Cocher (coachman) The coachmen in India are all Mussulmans, and wear the turban and girdle of the same colour as those of the other servants of the house, says Solvyns’ record. Pic Courtesy/The DAG Collection

Born in Antwerp, in the Austrian Netherlands, in 1760, Baltazard Solvyns trained as a marine painter. To escape political unrest in northern Europe, and in the hope of making his fortune, he embarked on a journey to India in July 1790. Though undertaken more in hope than expectation, his plan was not outlandish: numerous English artists had succeeded in making at least a living, and some had prospered in India. But Solvyns travelled on board L’Etrusco, a ship that was owned and commanded by Captain Home Popham, sailing from Ostend, and that put him in a compromising position. Captain Popham was engaging in illegal trade that ignored the East India Company’s monopoly; and Solvyns had failed to obtain permission from the Company’s board of directors in London to live in Bengal, as was required by law.

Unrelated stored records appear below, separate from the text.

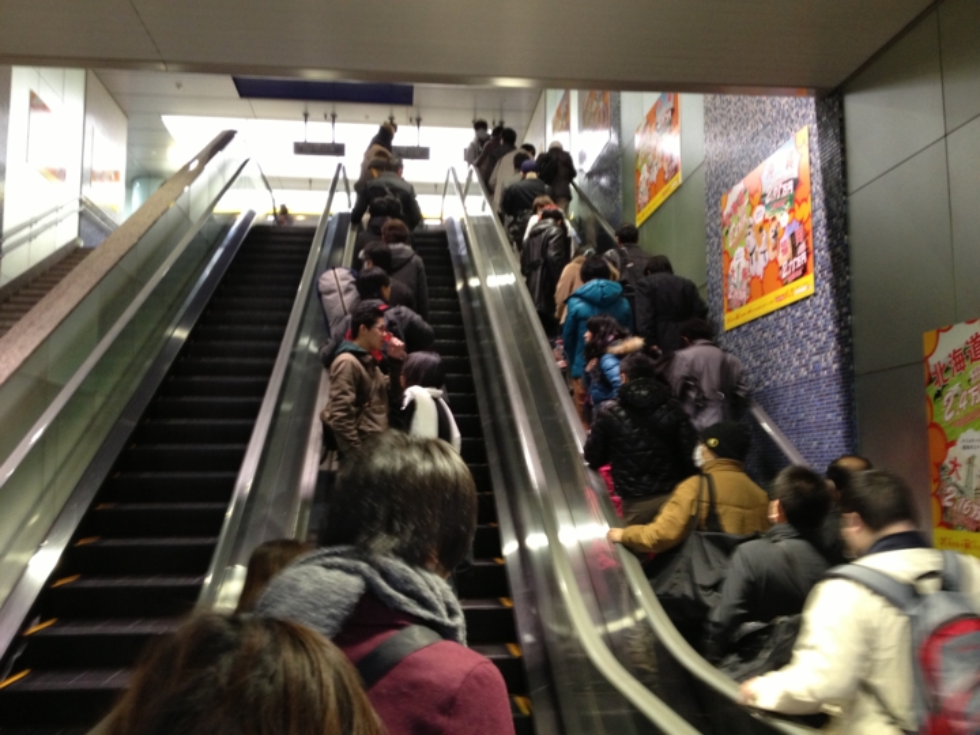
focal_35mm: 35
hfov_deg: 52.6
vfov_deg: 40.7
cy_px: 368
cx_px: 490
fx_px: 991
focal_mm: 4.28
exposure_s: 1/20
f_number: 2.4
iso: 160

Neither man was subjected to any serious legal penalty, as officials on the ground in Calcutta were willing to overlook such infractions, but Solvyns’s status as an unlicensed resident did limit the extent to which he was accepted into European society in the city. He was, for example, not invited to attend meetings of the Asiatic Society, which—given his curiosity about Indian civilization—he would certainly have wished to do.7 And he lived at a succession of addresses in central Calcutta around Tank Square, at a time when most Europeans were trying to escape this congested area and heading for what was then the spacious suburb of Chowringhee. If not quite excluded, he lived somewhat on the margins of the city’s European world, and in closer contact with its Indian quarters. Exploring Chitpore and other native districts, and meeting local residents to assemble the material for his great work, he learnt far more about the Indian life of Calcutta than did most other Europeans of his time, who knew it chiefly through interaction with their servants. It is this position apart, away from the stand-offish Brits, and his immersion in Indian life, that his self-depiction in his image of ‘Nations différentes’ seems to hint at.